Scott hopes that the CDA’s “increasingly progressive attitude to drug issues” will bring changes. Among those are that the medical profession will have a dominant role in CDA policy-making, in parliament and in other decision-making forums.
“Drug use should be primarily a public health issue, not a criminal one,” Scott says.
Since illicit drug use is victimless, it should be no more a crime than the use of tobacco or alcohol is a crime, he says.
The CDA has latched on to the important concept of harm reduction belatedly. However, it considers only to the direct adverse effect of drugs on users. It is unwilling even to discuss the massive harms that the UN-sponsored War on Drugs itself causes, he says
Harm reduction requires that the CDA deals with the considerable harms that the criminal justice system causes. The CDA can seem progressive in saying hat alcohol is as big a problem as that of other drugs. However, Scott says what they don’t say may be even more important.

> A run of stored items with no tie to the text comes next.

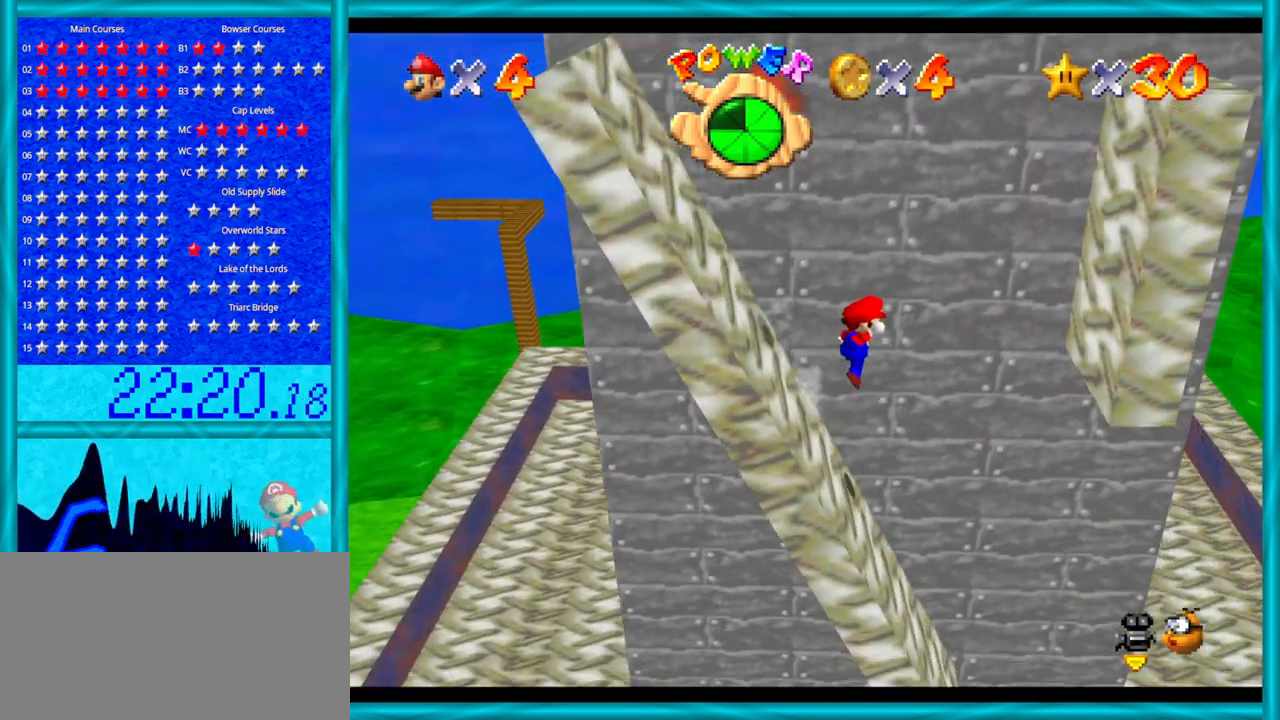
{"buttons": ["A"], "left_stick": "down-left", "events": []}
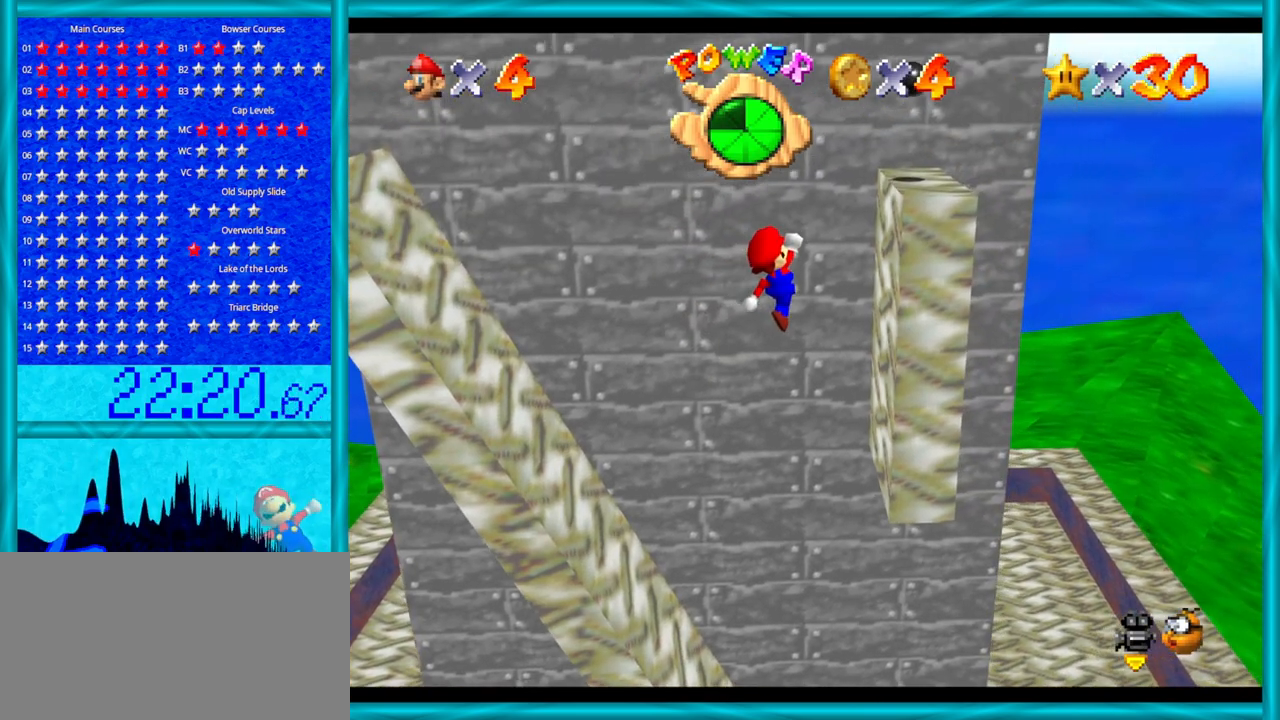
{"buttons": ["A", "B"], "left_stick": "left", "events": [[317, "B", "down"], [467, "left_stick", "left"]]}
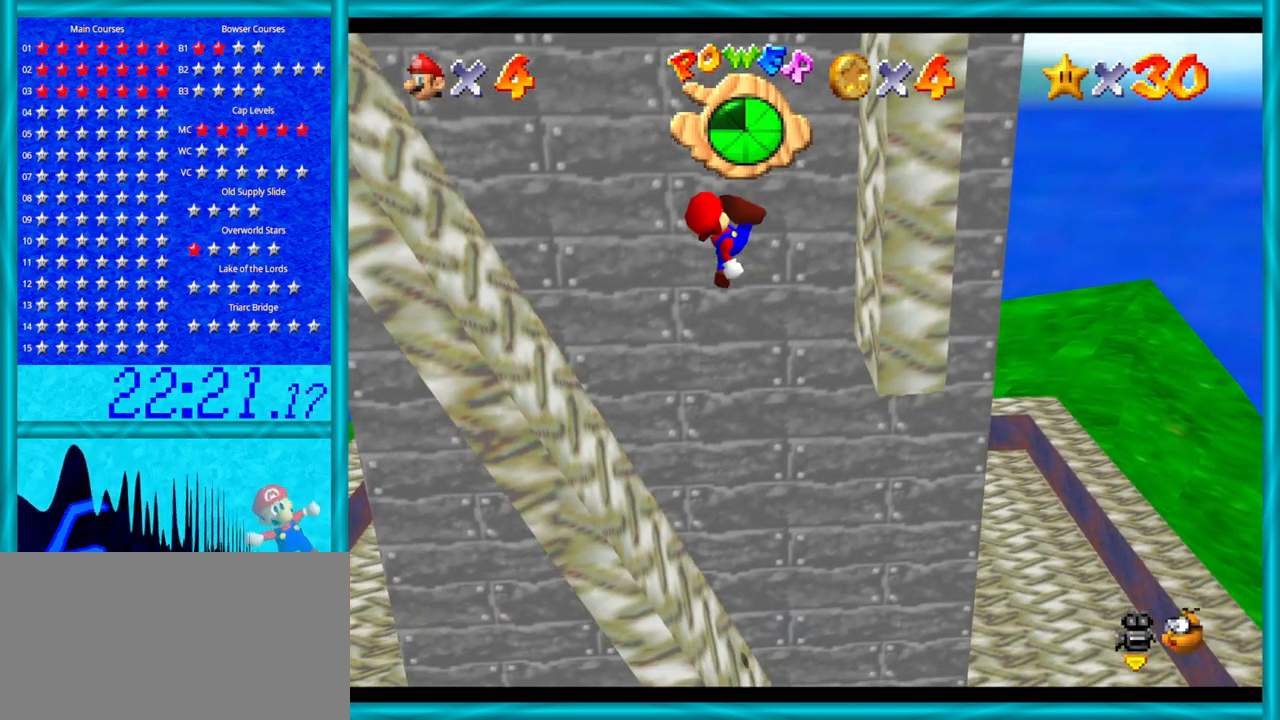
{"buttons": [], "left_stick": "up-left", "events": [[33, "B", "up"], [133, "A", "up"], [417, "left_stick", "up-left"]]}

“They don’t say that being a legal drug, alcohol causes harms that result entirely from the substance itself. They don’t say that the laws that regulate alcohol’s production, sale and use also cause harm.
“Compare that with those who take illicit drugs. The harms they suffer are due not only to the direct effects of those drugs. They are also due to violence, criminal activity, corrupt officials, unjust jailing, contaminated products and social upheaval,” Scott says.

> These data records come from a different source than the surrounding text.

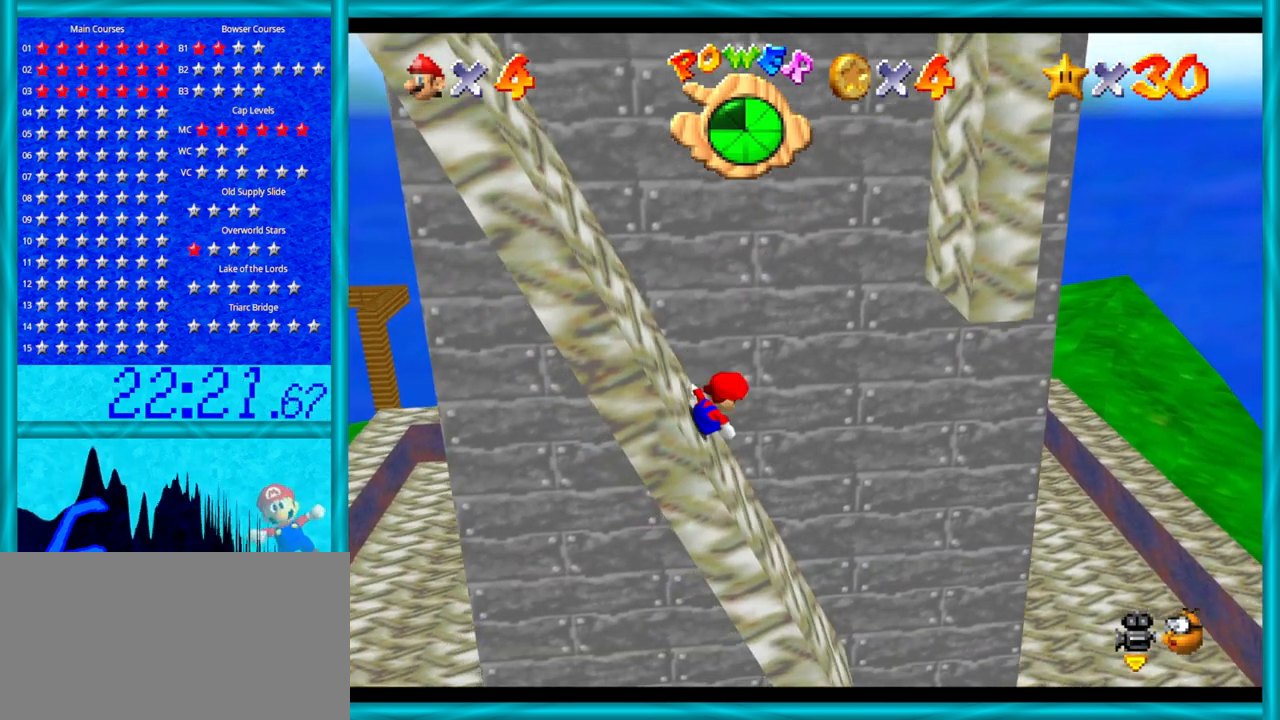
{"buttons": ["A"], "left_stick": "left", "events": [[133, "left_stick", "left"], [217, "A", "down"]]}
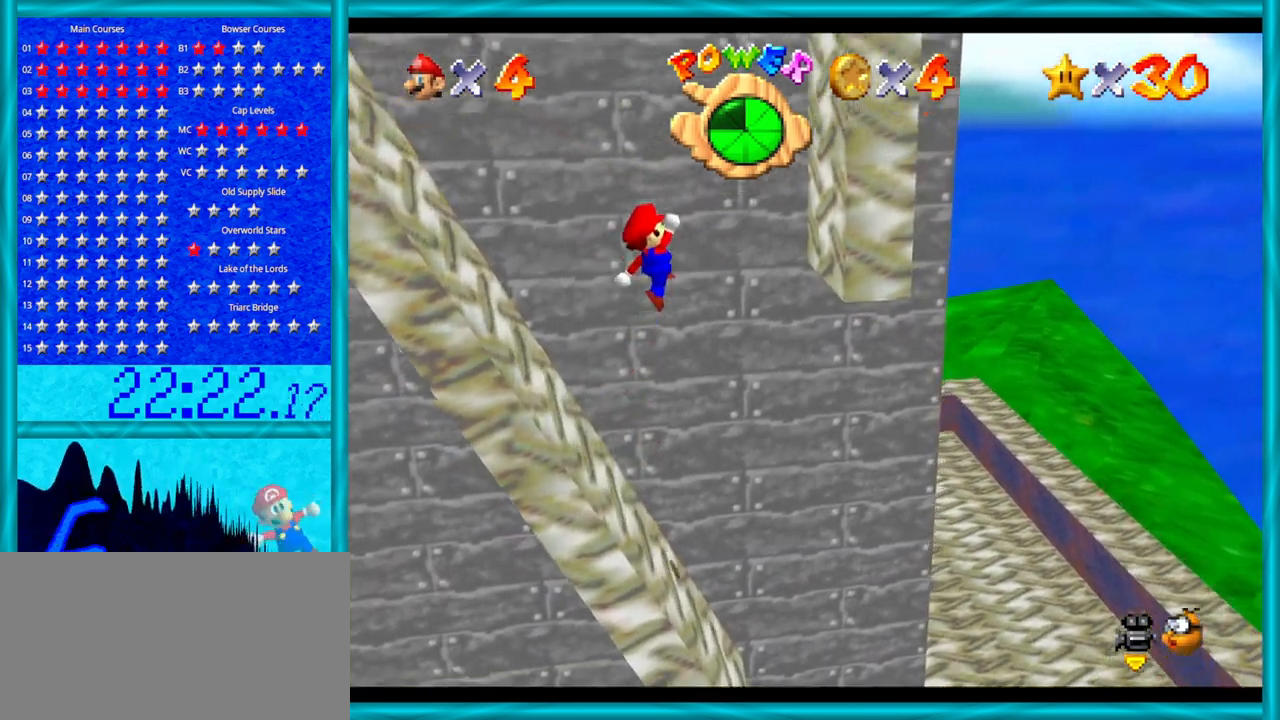
{"buttons": ["A", "B"], "left_stick": "left", "events": [[483, "B", "down"]]}
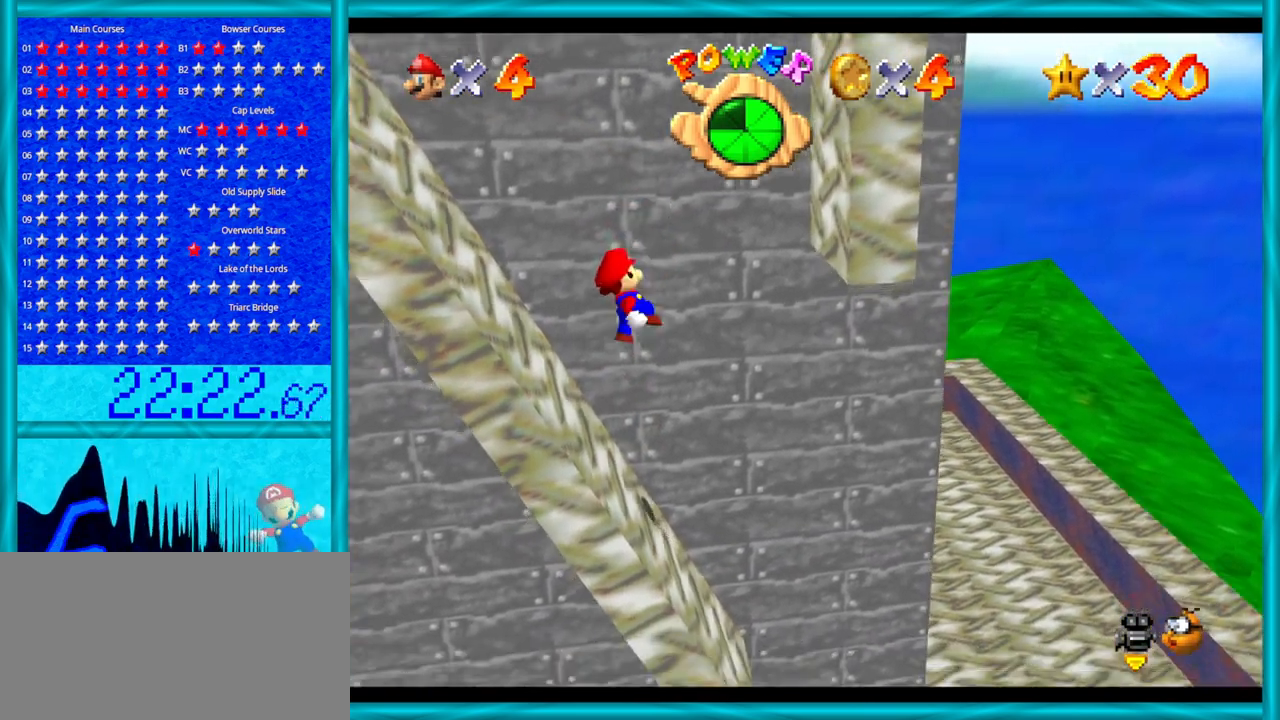
{"buttons": [], "left_stick": "left", "events": [[167, "B", "up"], [217, "A", "up"]]}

The CDA calls for more action to reduce the harms that alcohol causes but never calls for an outright ban. That’s because alcohol is “a culturally sanctioned drug”, he says. And anyway, prohibition attempts in the US proved that banning a drug just doesn’t work.
Whenever the CDA confronts alcohol in illicit drug policy discussion, “rational thought trumps political interests every time”. However, what he finds most unforgivable is “the scare mongering”.
The CDA has added the bogeyman of “Big Cannabis” into their fear-mongering mix. It ignores the real problem – the trillion-dollar-a-year global drug trade run by “Big Organised Crime”.